Like Kelly did in JLA, Taylor has Plastic Man a lifelong absent father, too wrapped up in his own life to be a good dad to Luke. That, in part, is why he takes on this daring rescue mission, as a way to make it up to his son. Granted, it's a lot less negative a portrayal than Kelly's, who had Plas actually actively denying that Luke was his son to Luke's mother, even after Luke began exhibiting shape-changing abilities.

The climax makes it pretty clear that the introduction of Plastic Man and son, whose superhero identity is the The Kingdom-inspired Offspring, aren't necessarily going to be a big part of the Injustice narrative going forward. Not only does the next issue box, like the cover, focus on the escape of the villains, reading "The story of the escaped villains continues in Injustice: Gods Among Us: Year Five #1," but in the last panel, when Plas suggests to Luke that he will join him in standing up to Superman, Luke declines.

"Or...you know, we could just hide until more qualified people bring him down," and Plas responds, via narration, "That's my boy." It's a nice, clever ending that both writes the pair out of the ongoing storyline while staying true to the character as depicted throughout the book, particularly since it follows both a slight subversion of the hero-gives-his-life-in-melodramatic-feat-of-self-sacrifice trope, and Plas making a speech to all the supervillains he just released into the world.

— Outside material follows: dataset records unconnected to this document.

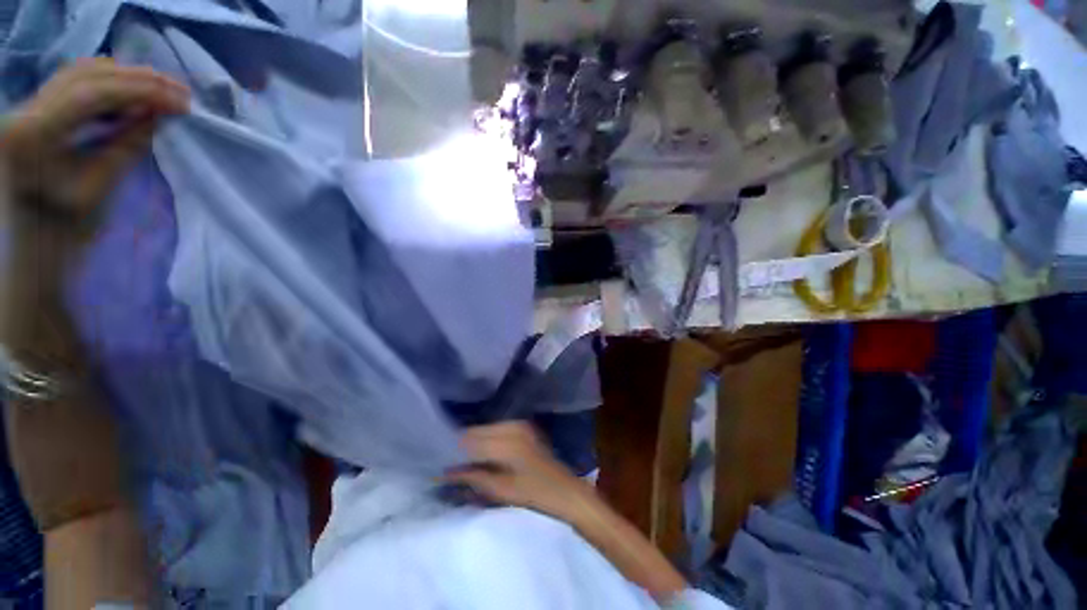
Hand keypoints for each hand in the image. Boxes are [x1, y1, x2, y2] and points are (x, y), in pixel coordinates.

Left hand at [0, 58, 188, 245]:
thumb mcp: (99, 189)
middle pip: (85, 76)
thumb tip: (160, 113)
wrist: (32, 252)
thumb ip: (127, 145)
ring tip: (160, 91)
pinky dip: (107, 86)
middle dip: (135, 79)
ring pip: (80, 74)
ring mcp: (25, 111)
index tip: (181, 100)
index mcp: (31, 135)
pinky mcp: (32, 115)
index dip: (140, 90)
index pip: (91, 94)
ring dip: (123, 78)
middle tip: (178, 91)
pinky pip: (73, 85)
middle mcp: (22, 112)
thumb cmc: (65, 233)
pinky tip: (131, 97)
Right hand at [446, 422, 600, 524]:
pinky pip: (498, 430)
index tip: (438, 459)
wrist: (567, 492)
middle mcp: (513, 425)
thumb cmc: (536, 494)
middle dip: (463, 444)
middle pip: (478, 430)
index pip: (471, 439)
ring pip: (487, 429)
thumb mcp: (502, 490)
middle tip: (448, 462)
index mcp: (507, 439)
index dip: (454, 449)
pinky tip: (482, 454)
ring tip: (463, 460)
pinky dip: (488, 440)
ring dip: (475, 442)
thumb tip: (446, 473)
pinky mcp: (525, 430)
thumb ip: (474, 477)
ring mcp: (520, 425)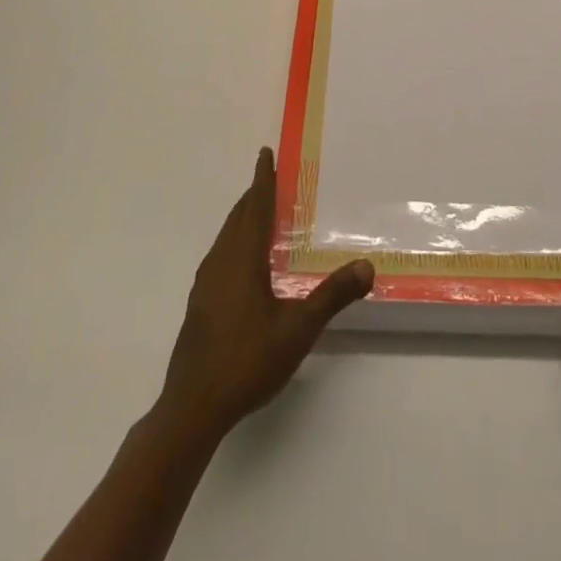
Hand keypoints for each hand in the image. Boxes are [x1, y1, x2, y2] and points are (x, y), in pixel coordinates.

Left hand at [158, 147, 373, 442]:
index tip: (265, 153)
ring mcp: (206, 284)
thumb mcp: (298, 329)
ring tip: (261, 214)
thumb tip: (367, 265)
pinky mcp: (200, 305)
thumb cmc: (246, 361)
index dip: (262, 179)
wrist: (192, 408)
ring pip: (226, 237)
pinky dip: (235, 242)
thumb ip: (332, 296)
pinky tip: (245, 264)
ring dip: (243, 219)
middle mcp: (221, 262)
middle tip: (271, 179)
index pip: (256, 207)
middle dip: (254, 195)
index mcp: (242, 258)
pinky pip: (221, 256)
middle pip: (238, 218)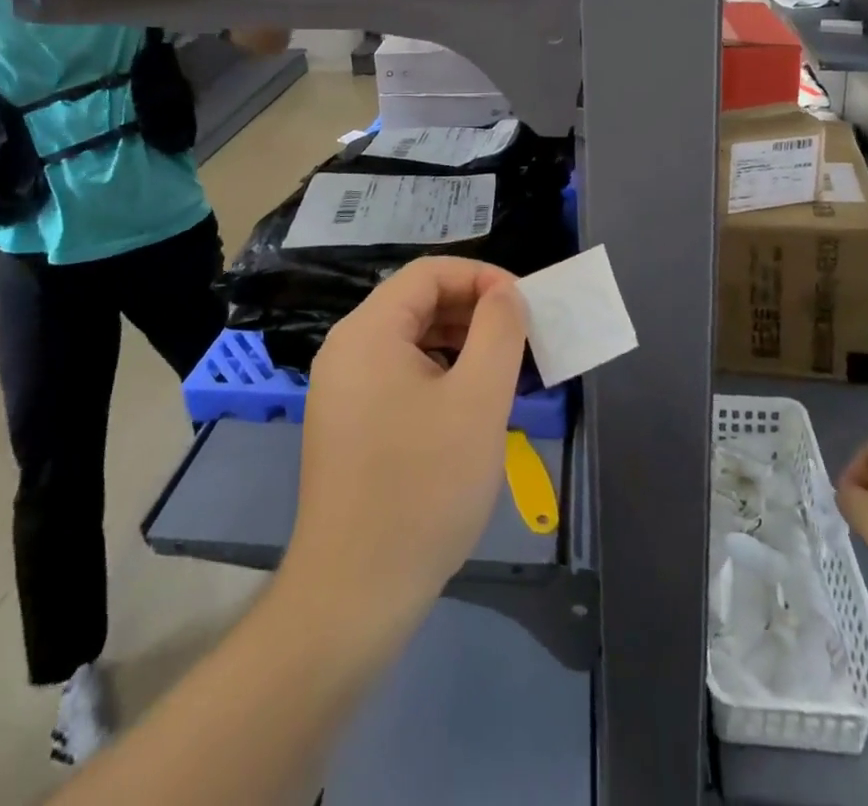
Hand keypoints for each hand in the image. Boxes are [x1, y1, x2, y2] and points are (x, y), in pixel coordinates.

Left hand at [286, 259, 526, 626]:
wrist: (354, 594)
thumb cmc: (423, 488)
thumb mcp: (478, 401)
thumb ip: (498, 331)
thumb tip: (506, 293)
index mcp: (368, 331)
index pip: (429, 273)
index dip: (482, 277)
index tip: (524, 306)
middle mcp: (347, 349)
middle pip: (417, 303)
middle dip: (474, 311)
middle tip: (522, 339)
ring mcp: (342, 389)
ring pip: (410, 341)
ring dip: (460, 344)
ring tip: (504, 370)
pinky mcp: (348, 424)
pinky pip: (399, 376)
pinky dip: (439, 375)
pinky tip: (469, 405)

As a reformed career criminal himself, he knows bad guys can become good ones, and he spends about three panels asking them all not to "continue being ****s" once they get out of the mirror dimension and back into the real world: "My son was locked up for standing up to Superman. And...welll...seeing as we helped you escape and stopped you from imploding... ...I'd really appreciate it if you focused most of your evil on Superman."

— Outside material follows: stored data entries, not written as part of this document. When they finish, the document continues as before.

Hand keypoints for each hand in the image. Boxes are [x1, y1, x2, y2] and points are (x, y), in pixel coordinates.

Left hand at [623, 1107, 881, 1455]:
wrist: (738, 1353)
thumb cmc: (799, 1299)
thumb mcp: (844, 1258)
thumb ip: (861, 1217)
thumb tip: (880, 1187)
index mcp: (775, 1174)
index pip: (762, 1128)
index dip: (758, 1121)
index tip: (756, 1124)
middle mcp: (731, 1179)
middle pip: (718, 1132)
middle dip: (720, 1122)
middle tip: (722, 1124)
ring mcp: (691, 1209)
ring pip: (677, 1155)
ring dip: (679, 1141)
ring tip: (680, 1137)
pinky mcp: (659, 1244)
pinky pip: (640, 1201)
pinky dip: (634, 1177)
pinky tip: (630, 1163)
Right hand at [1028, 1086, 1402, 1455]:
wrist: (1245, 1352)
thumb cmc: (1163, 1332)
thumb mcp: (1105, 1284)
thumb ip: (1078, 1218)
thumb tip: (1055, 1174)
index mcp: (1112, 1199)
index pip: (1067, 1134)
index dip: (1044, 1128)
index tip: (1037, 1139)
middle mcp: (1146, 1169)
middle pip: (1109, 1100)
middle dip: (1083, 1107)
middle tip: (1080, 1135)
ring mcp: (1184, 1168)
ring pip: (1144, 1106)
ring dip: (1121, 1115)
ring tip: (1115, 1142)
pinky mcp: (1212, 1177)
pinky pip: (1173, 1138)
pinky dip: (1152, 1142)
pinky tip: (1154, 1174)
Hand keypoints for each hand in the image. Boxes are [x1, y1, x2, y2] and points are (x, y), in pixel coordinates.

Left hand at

It's an all-around pretty great portrait of Plastic Man, one that stays pretty true to the post-Crisis, pre-Flashpoint depiction and characterization of the character, within the extremely unlikely setting of Injustice, which is about as hostile a universe as one could imagine for a classic, Golden Age, light-hearted superhero like Jack Cole's Plastic Man.


*Superman and company must have taken down the entire Green Lantern Corps at some point between the time I stopped reading Injustice and the beginning of this annual. That would explain why there are a bunch of GL rings in the Hall of Justice's trophy room, why a bunch of Lanterns like Kilowog and Tomar Re are imprisoned in The Trench and why Hal Jordan is wearing a yellow, Sinestro Corps ring.